In contrast, IL1B and NOS2 were significantly increased in the obese, compared to the non-obese cohort (Fig. 2a) and both are highly correlated in all donors (Fig. 2b), implying a more inflammatory macrophage phenotype in obesity. In line with these data, IL1B and NOS2, both commonly considered as markers for inflammatory macrophages, were highly upregulated under severe T2D states4,5.

In order to mimic islet macrophage-derived obesity-induced IL1B and NOS2 expression in vitro, we used islet-conditioned macrophages, which were differentiated from blood monocytes under islet-conditioned medium3. The combination of 22.2 mM glucose (HG) and 0.5 mM palmitate (Pal) was added to the culture to represent the gluco-/lipotoxic milieu in vitro, mimicking the result of a chronic western diet with high content in glucose and fat, being the major risk factor for obesity in modern society. 24-hour treatment induced IL1B expression in both control (M0, non-conditioned) and islet-conditioned (Mislet) macrophages (Fig. 2c), while palmitate alone induced IL1B expression in M0 but high glucose had no effect.

Palmitate alone or combined with HG induced NOS2 expression in islet-conditioned but not in control macrophages (Fig. 2c), while combined lipopolysaccharide/interferon-gamma (LPS/IFNγ) induced IL-1B (as expected) but no NOS2 expression in either macrophages. This suggests the existence of islet-derived factors to specifically facilitate NOS2 induction upon palmitate/high-glucose treatment.

Overall, the upregulation of IL1B and NOS2 in islets of obese donors and in response to a gluco-lipotoxic milieu in islet-conditioned macrophages indicates a pro-inflammatory phenotype within pancreatic islets associated with obesity.

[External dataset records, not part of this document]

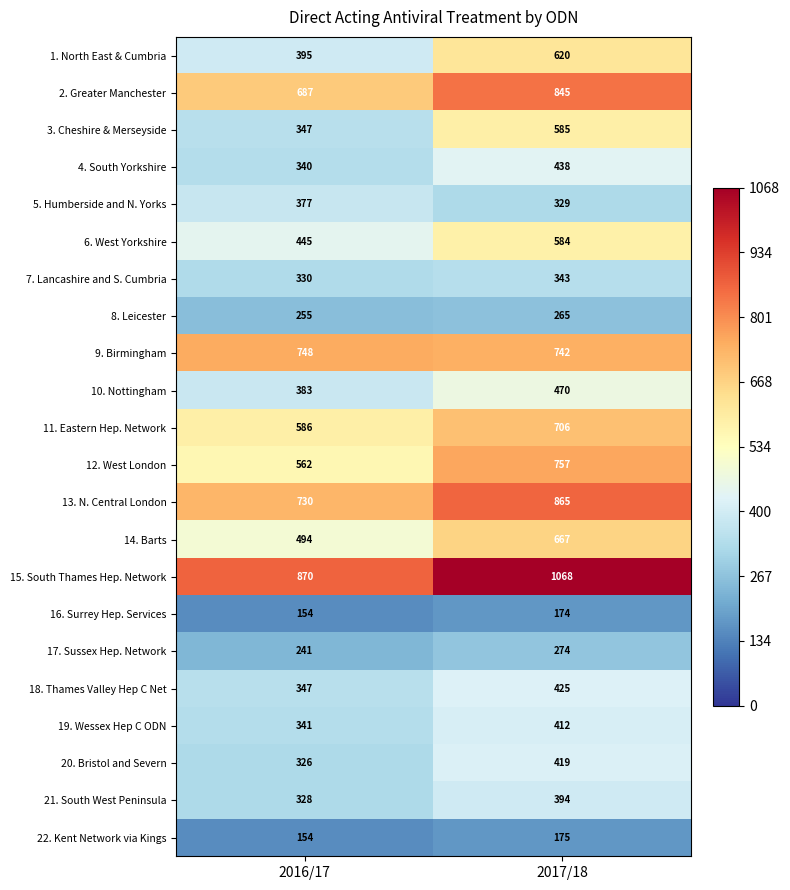

What is the highest value of the 22. Kent Network via Kings series?

175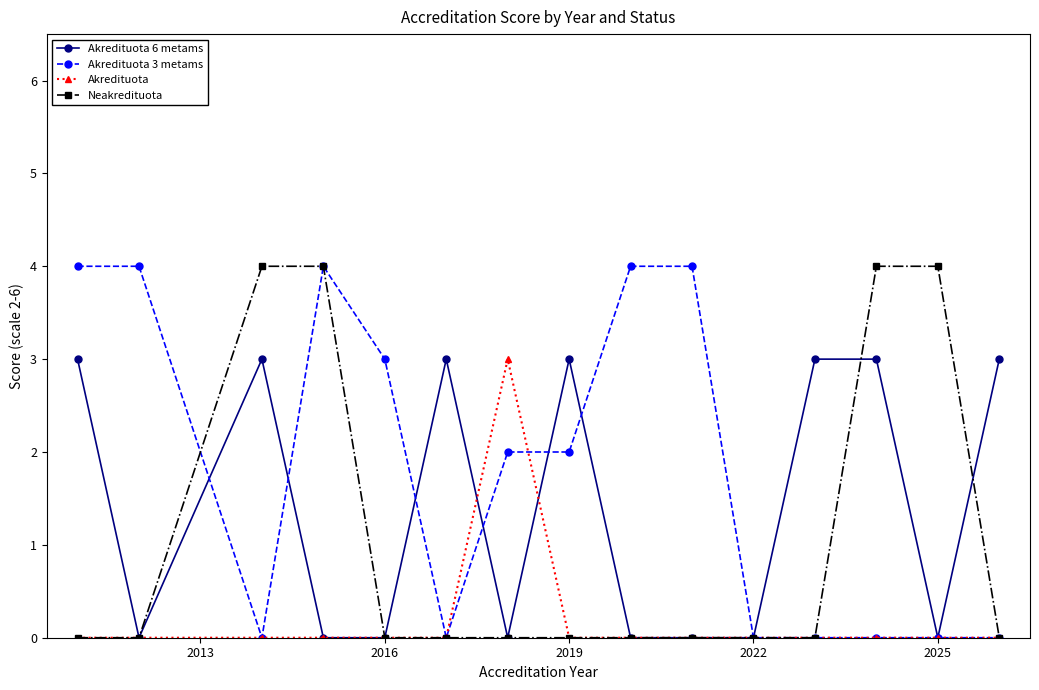

Rank the series by their average value, from highest to lowest.

Akredituota 3 metams, Akredituota 6 metams, Neakredituota, Akredituota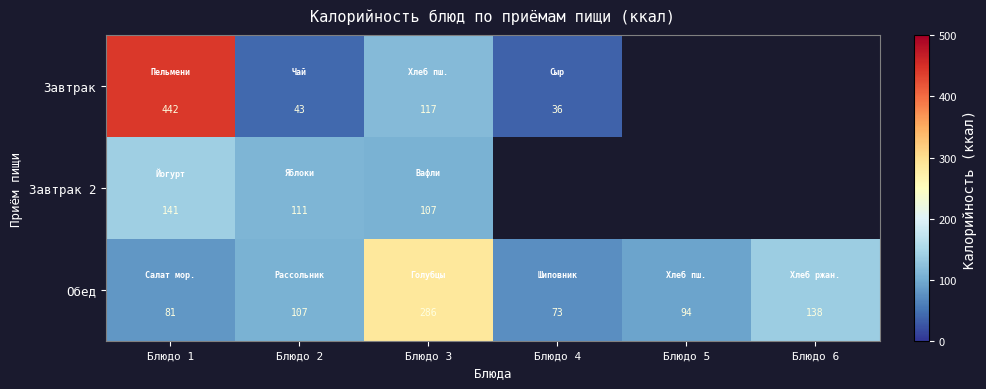

What is the lowest value of the Завтрак series?

35.9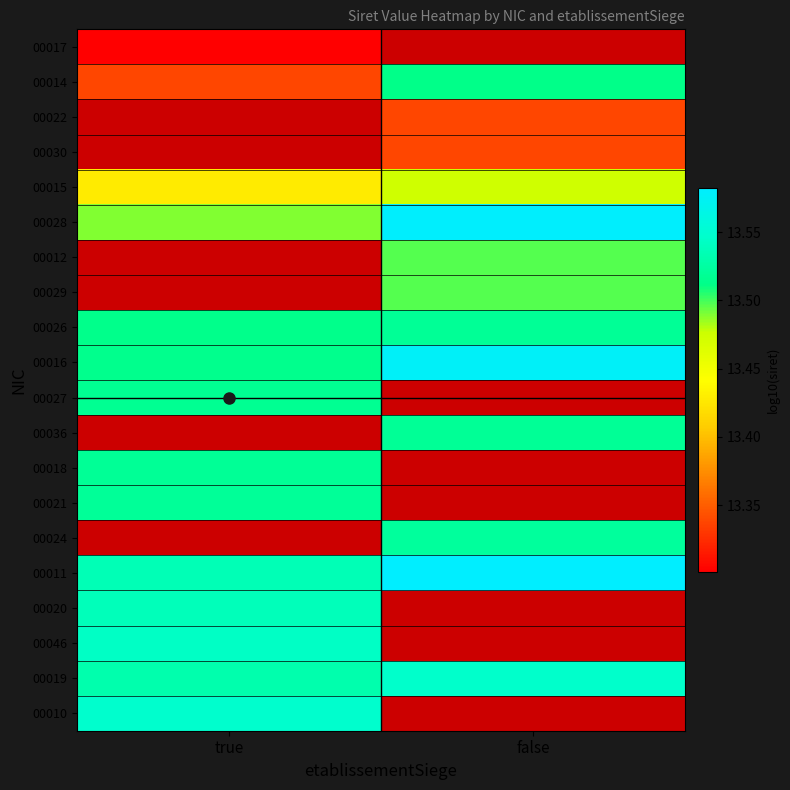

How many series are shown in this chart?

20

As human β-cells have a very low basal expression of NOS24, further studies are required to verify the elevated NOS2 expression in islet macrophages during obesity. As an indirect support, palmitate alone or in combination with high-glucose concentrations induced NOS2 expression in islet-conditioned, but not in un-conditioned human macrophages, underlining the necessity of both an gluco-/lipotoxic milieu (as a result of a chronic western diet) and the islet microenvironment for pro-inflammatory islet macrophages. This is further supported by the phenomenon that such effect is absent in the classical pro-inflammatory LPS/IFNγ condition. Indeed, in a number of different islet isolations from lean, overweight and obese organ donors, only islets from obese donors displayed macrophage-derived NOS2. This may be a critical point for islet inflammation during gluco-/lipotoxicity and obesity, as elevated NOS2 levels are also present in T2D islets4.

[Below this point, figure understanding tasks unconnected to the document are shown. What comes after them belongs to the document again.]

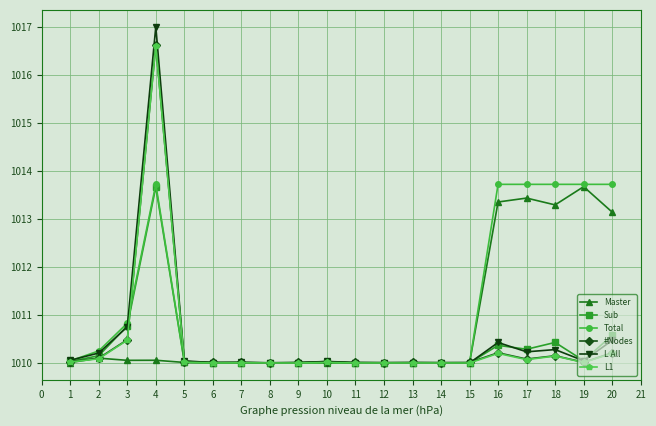

How many series are shown in this chart?

6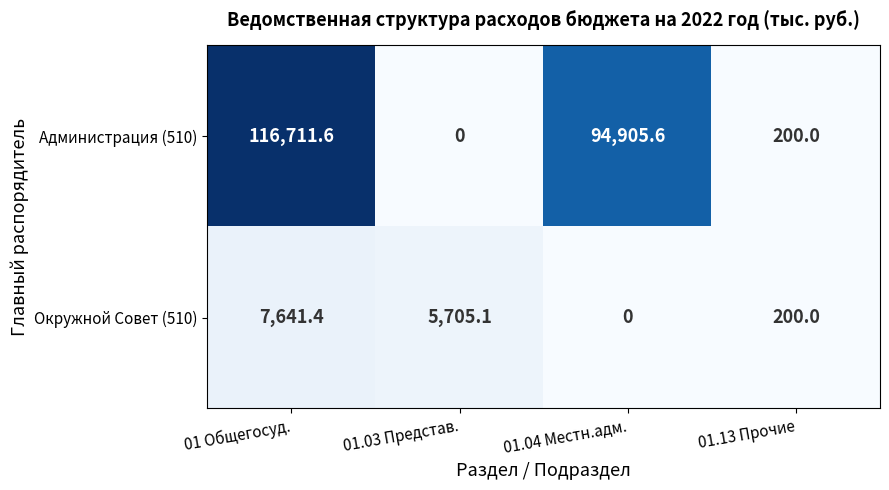

Reading left to right, transcribe all the data shown in this chart.

Администрация (510): 01 Общегосуд.=116711.6	01.03 Представ.=0.0	01.04 Местн.адм.=94905.6	01.13 Прочие=200.0
Окружной Совет (510): 01 Общегосуд.=7641.4	01.03 Представ.=5705.1	01.04 Местн.адм.=0.0	01.13 Прочие=200.0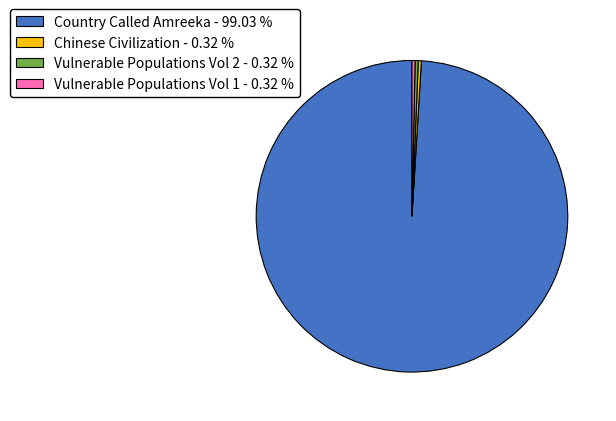

The Chinese Civilization slice represents 0% of the pie. True or false?

True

Unlike NOS2, intra-islet IL-1β expression is almost exclusively dependent on macrophages, also true for TLR-2/4-triggered IL-1β production2. Chronic exposure of high-level IL-1β induces β-cell failure, whereas acute or low-level IL-1β promotes β-cell function and survival5,8,10. Hence, it would be more conceivable that obesity-induced islet IL-1β production initially contributes to the compensatory functional expansion of β-cell in response to the increased insulin demand, which is consistent with β-cell proliferation induced by islet macrophages in obese mice7. However, long-term functional overload will trigger β-cell failure, which is a consensus of T2D progression.

This study shows macrophage-associated inflammation in human islets in obesity. Owing to the very low number of macrophages in human islets (0.5–0.7 cells/islet)12, quantitative analyses for this study were only possible on the messenger RNA (mRNA) level. Improved single-cell sequencing techniques would provide a future path to further characterize these immune cells and more importantly, delineate their functions in the context of obesity and in the process of diabetogenesis.